A defensora pública, no entanto, faz várias críticas ao caráter do futuro CEI que é objeto do protocolo de intenções entre USP e Prefeitura, porque essas instalações têm sido administradas pelas chamadas Organizações da Sociedade Civil (OSC) – na prática, entidades privadas a quem o poder público vem terceirizando a gestão dos equipamentos de saúde e educação sob sua responsabilidade.

“Isso é um vírus, um problema crônico do poder público, que em São Paulo é bastante agravado”, disse Daniela Skromov de Albuquerque ao Informativo Adusp Online. “O poder público virou uma caixa de pagamento de empresas privadas.”

A defensora pública relatou que tem acompanhado casos que qualifica de “dramáticos”, inclusive em áreas como moradia e atendimento à saúde mental. “Com essas gestões de direita, que terceirizam tudo, virou a regra. Quando se elege esse tipo de político, é esse tipo de execução de política pública que vai existir”, afirma.

A Defensoria Pública e o MP-SP acompanham casos concretos, diz, “mas têm pouca perna para questionar uma política inteira e uma forma de governo que é eleita”.

Pouco depois da assinatura do protocolo de intenções, as professoras de Educação Infantil da Creche e Pré-Escola Central da USP divulgaram uma carta de repúdio à proposta.

“Repudiamos o fato de uma Universidade Pública, como a Universidade de São Paulo, se unir ideologicamente a esta prática mercantilista do conhecimento, bem como sua repulsa à Educação Infantil, dentro de seus domínios. Repudiamos o fato de não cumprirem em sua totalidade e de maneira qualitativa – considerando a potência que tem – todas as ações ligadas aos três aspectos de sua função social: ensino, pesquisa e extensão”, afirma o documento.
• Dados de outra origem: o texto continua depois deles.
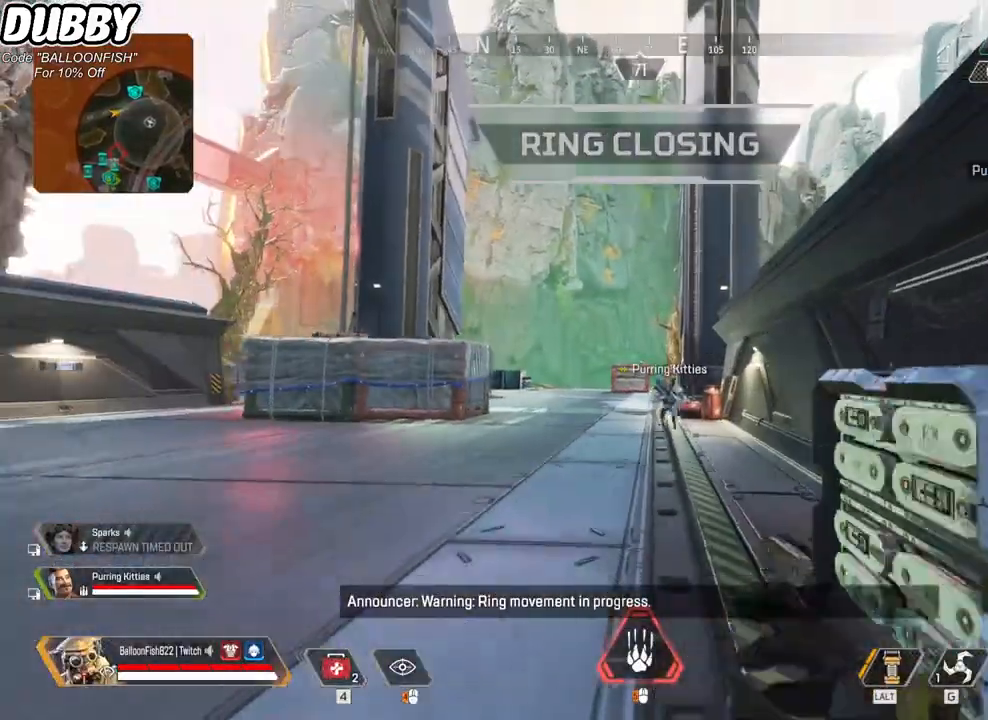
{"keys": ["w"], "mouse": [], "events": []}
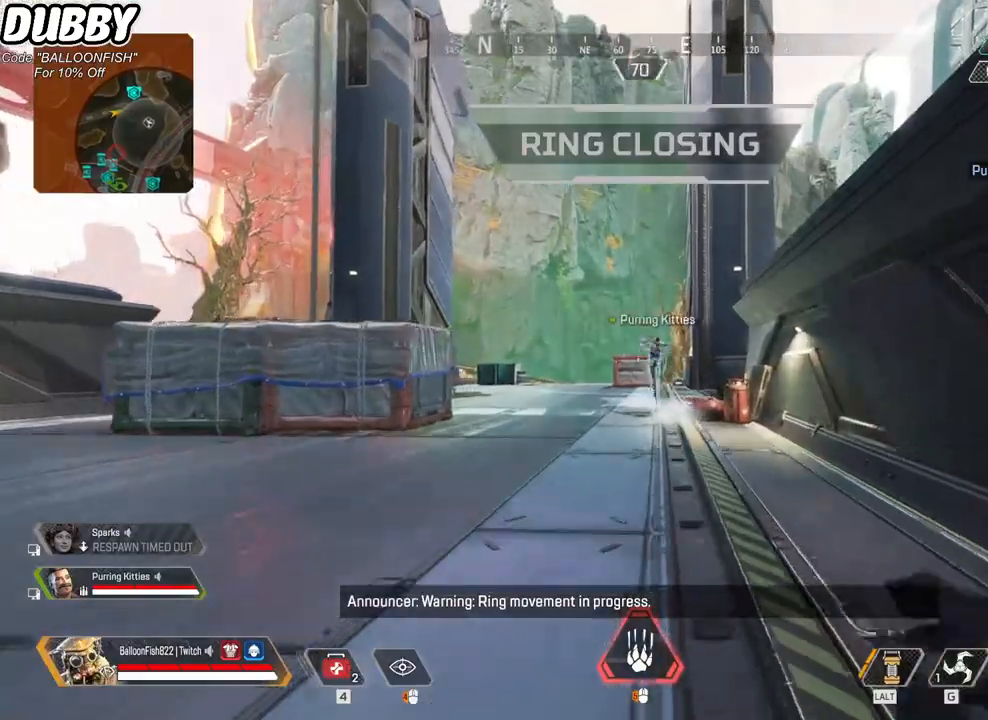
{"keys": ["ctrl", "w"], "mouse": [], "events": [[267, "ctrl", "down"]]}
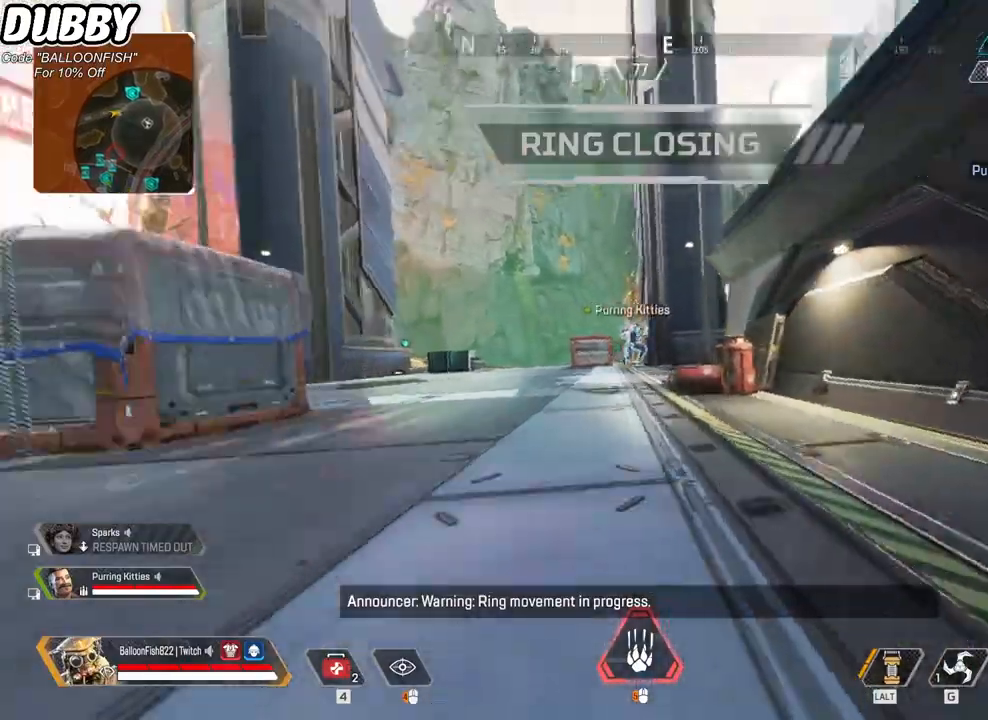
{"keys": ["ctrl", "w"], "mouse": [], "events": [[33, "space", "down"], [200, "space", "up"]]}
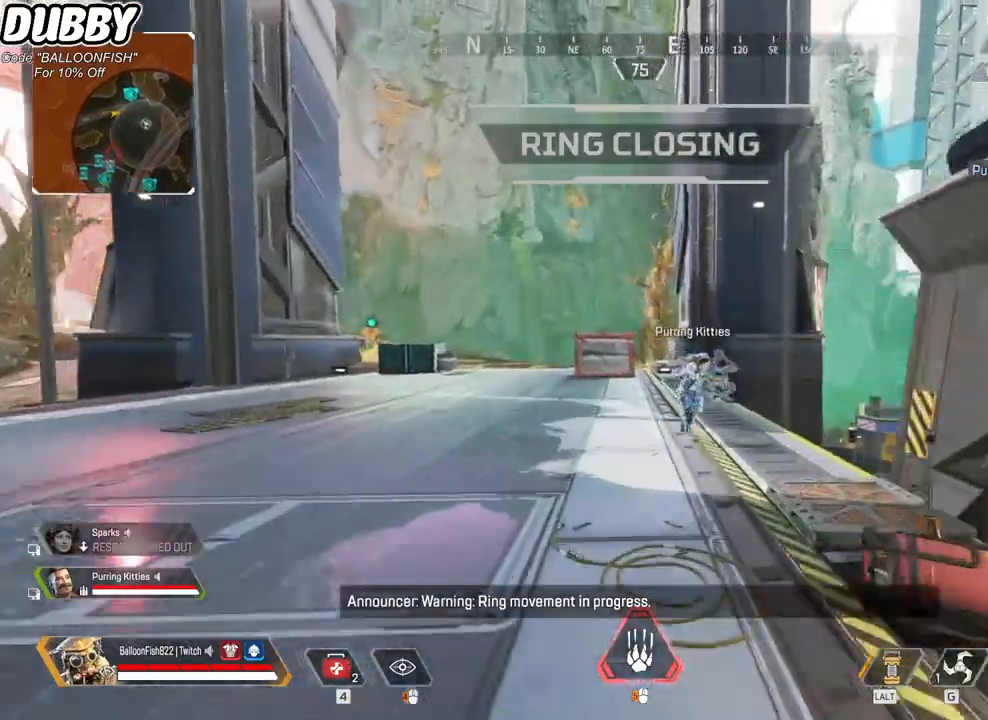
{"keys": ["w"], "mouse": [], "events": [[66, "ctrl", "up"]]}
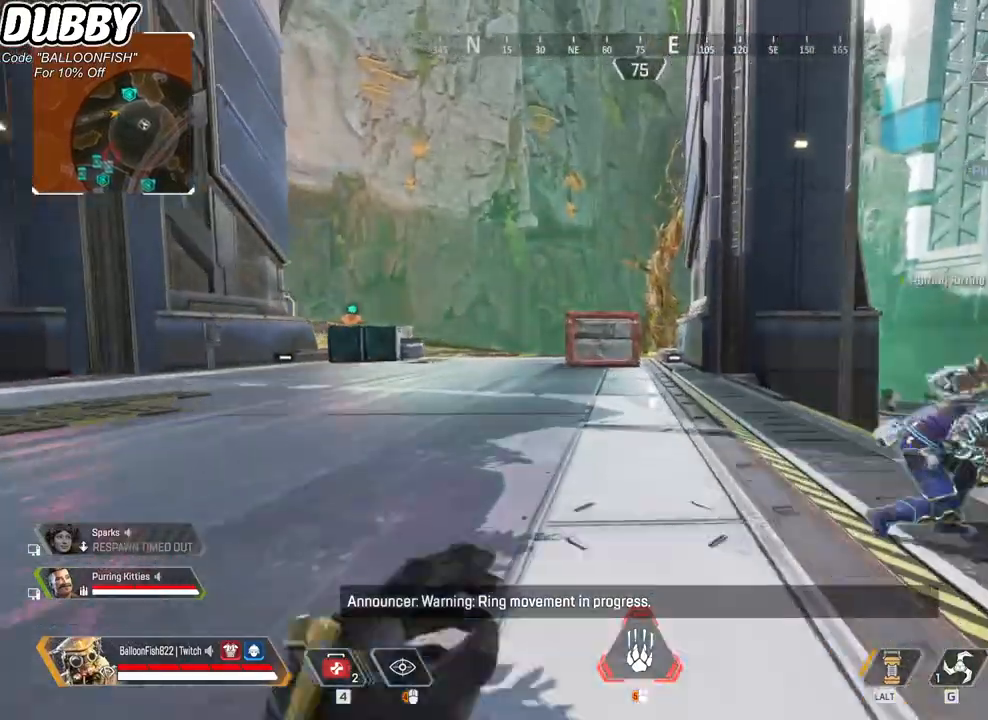
{"keys": ["ctrl", "w"], "mouse": [], "events": [[501, "ctrl", "down"]]}
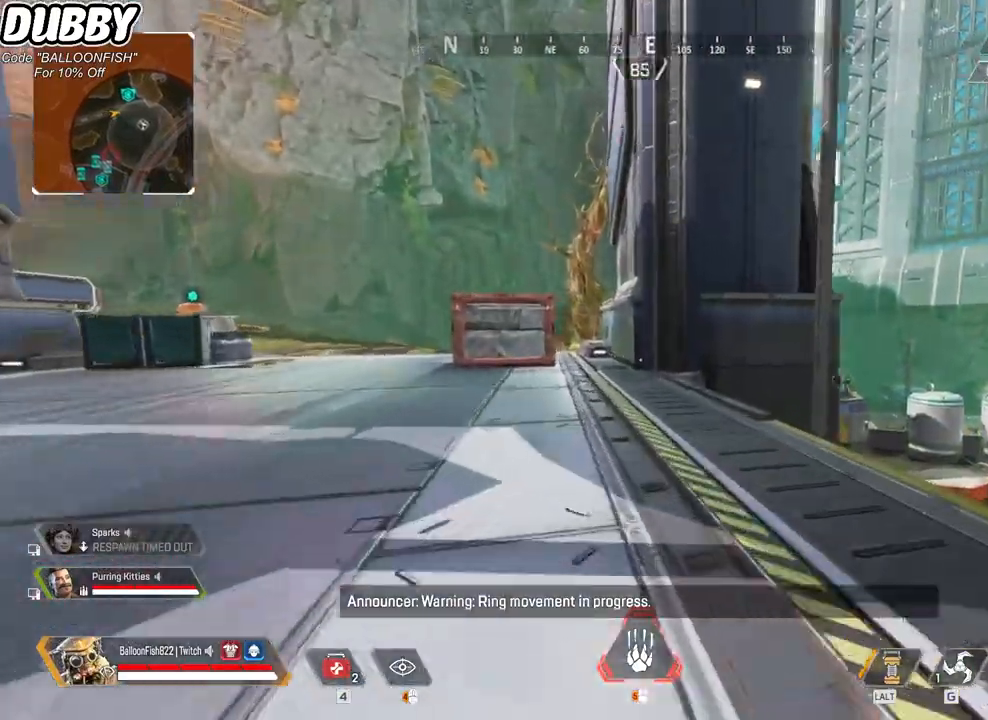
{"keys": ["1", "w"], "mouse": [], "events": [[234, "space", "down"], [301, "ctrl", "up"], [368, "space", "up"], [434, "1", "down"]]}
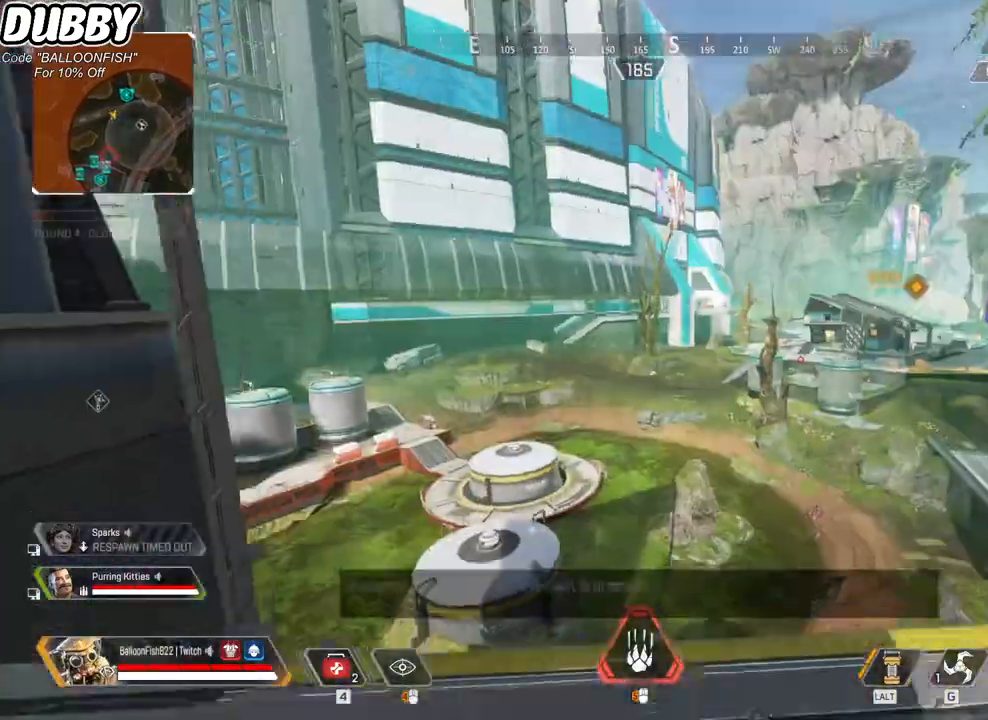
{"keys": ["a", "s"], "mouse": [], "events": [[33, "1", "up"], [67, "w", "up"], [167, "a", "down"], [234, "s", "down"]]}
Sintusp vai criar Secretaria de Educação Básica

No próximo dia 16/8, o Sindicato dos Trabalhadores da USP (Sintusp) realiza um ato para criar a Secretaria de Educação Básica da entidade. O papel da nova secretaria será “acolher, refletir, articular, unificar e apoiar a organização das lutas da comunidade universitária que digam respeito à Educação Básica”.

No texto-convite para a atividade, que ocorre a partir das 18h na sede do sindicato e é aberta à comunidade, o Sintusp descreve o processo de “desmonte e terceirização” imposto pela USP ao setor de serviços gerais, aos agentes de segurança, aos restaurantes e ao Hospital Universitário (HU), submetidos a um orçamento insuficiente para a sua manutenção.

Novas vagas não são abertas para crianças e não há contratação de funcionários(as) para esses e outros setores, aponta o texto. Essa realidade deixa os espaços de formação e extensão representados pelas creches, Escola de Aplicação, Escola de Arte Dramática e Colégio Técnico de Lorena (Cotel) “com um quadro envelhecido, adoecido e alheio às decisões da Reitoria” sobre as suas atividades.

Na avaliação do Sintusp, o mesmo projeto levou ao fechamento da Creche Oeste e agora “pretende entregá-la à iniciativa privada, por meio de uma parceria com a Prefeitura de São Paulo”.